GIVEN TEXT:
=======
This blog is the result of my investigation into column-wise tables. Hopefully, you will find it useful in your own deliberations.

When I started writing, this was meant to be a “good news” blurb. I was optimistic that I would have truly impressive numbers to share. As it turns out, while there is potential for significant advantage, a detailed testing regime of the Citus columnar store extension should be carried out before implementing it in your own environment.

The Missing Sizzle

Sizzle: A phrase used to show affirmation or approval. It references the sound one hears when cooking certain delicious foods, such as bacon or fajitas, and transfers those feelings to non-edible objects or ideas.

There is a lot to take in with every new version of PostgreSQL, and I am often impressed by each release. Nevertheless, there has been one long-standing feature that I have always felt was missing. This weakness is being addressed by the industry. Ironically, some of these implementations are themselves Postgres derivatives.

What is this sizzling feature?

Column-wise tables.

When to Consider Column-Wise Tables

Consider using the Citus columnar extension under one or more of the following conditions:

Table Attributes

  • The tables are wide, with many columns.
  • The table size is at least in the tens of gigabytes.
  • The typical row is byte-heavy.
=======
Copy the blog excerpt on column-wise tables word for word, with every heading and list item in its original place.

THE DATA:
=======
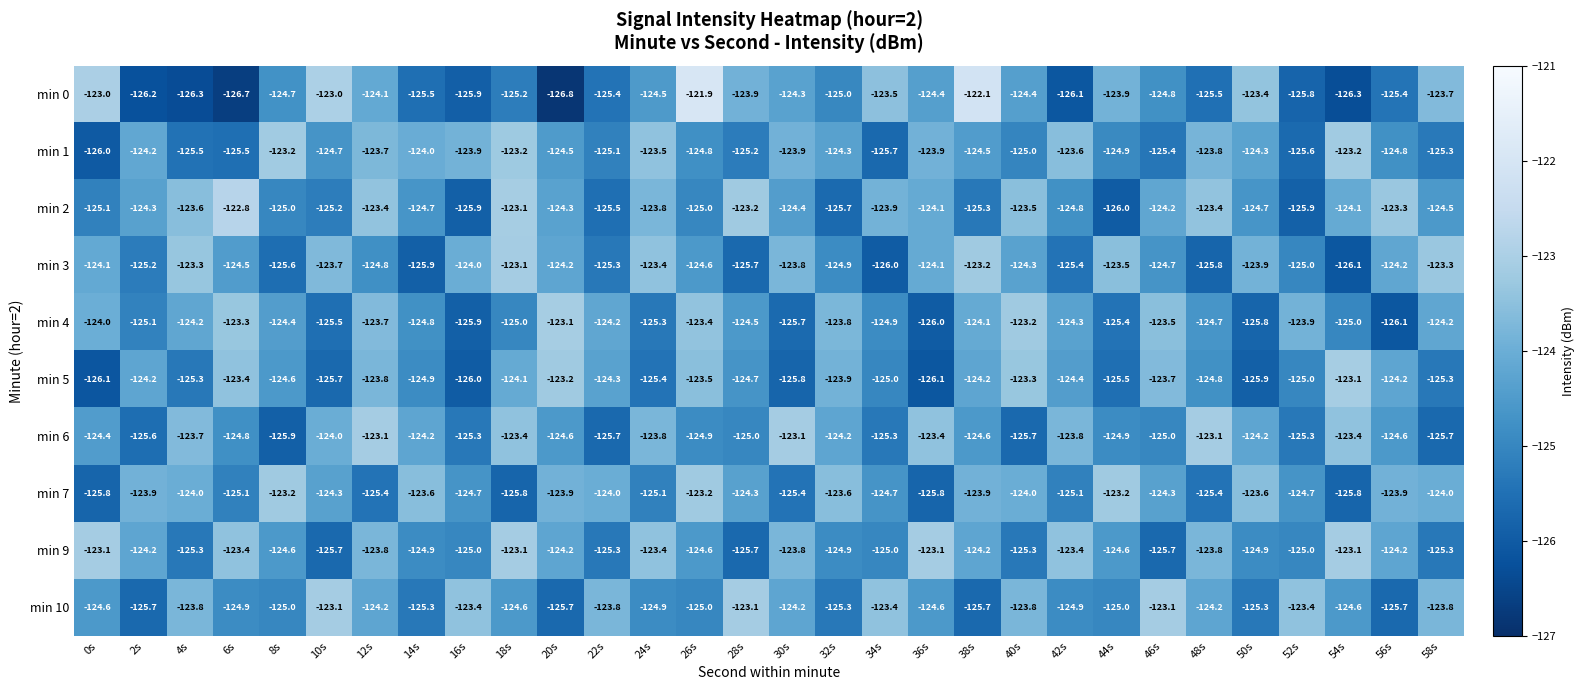

Which series has the largest total across all categories?

min 9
=======
RESPONSE AREA:
This blog is the result of my investigation into column-wise tables. Hopefully, you will find it useful in your own deliberations.

When I started writing, this was meant to be a “good news” blurb. I was optimistic that I would have truly impressive numbers to share. As it turns out, while there is potential for significant advantage, a detailed testing regime of the Citus columnar store extension should be carried out before implementing it in your own environment.

The Missing Sizzle

Sizzle: A phrase used to show affirmation or approval. It references the sound one hears when cooking certain delicious foods, such as bacon or fajitas, and transfers those feelings to non-edible objects or ideas.

There is a lot to take in with every new version of PostgreSQL, and I am often impressed by each release. Nevertheless, there has been one long-standing feature that I have always felt was missing. This weakness is being addressed by the industry. Ironically, some of these implementations are themselves Postgres derivatives.

What is this sizzling feature?

Column-wise tables.

When to Consider Column-Wise Tables

Consider using the Citus columnar extension under one or more of the following conditions:

Table Attributes

  • The tables are wide, with many columns.
  • The table size is at least in the tens of gigabytes.
  • The typical row is byte-heavy.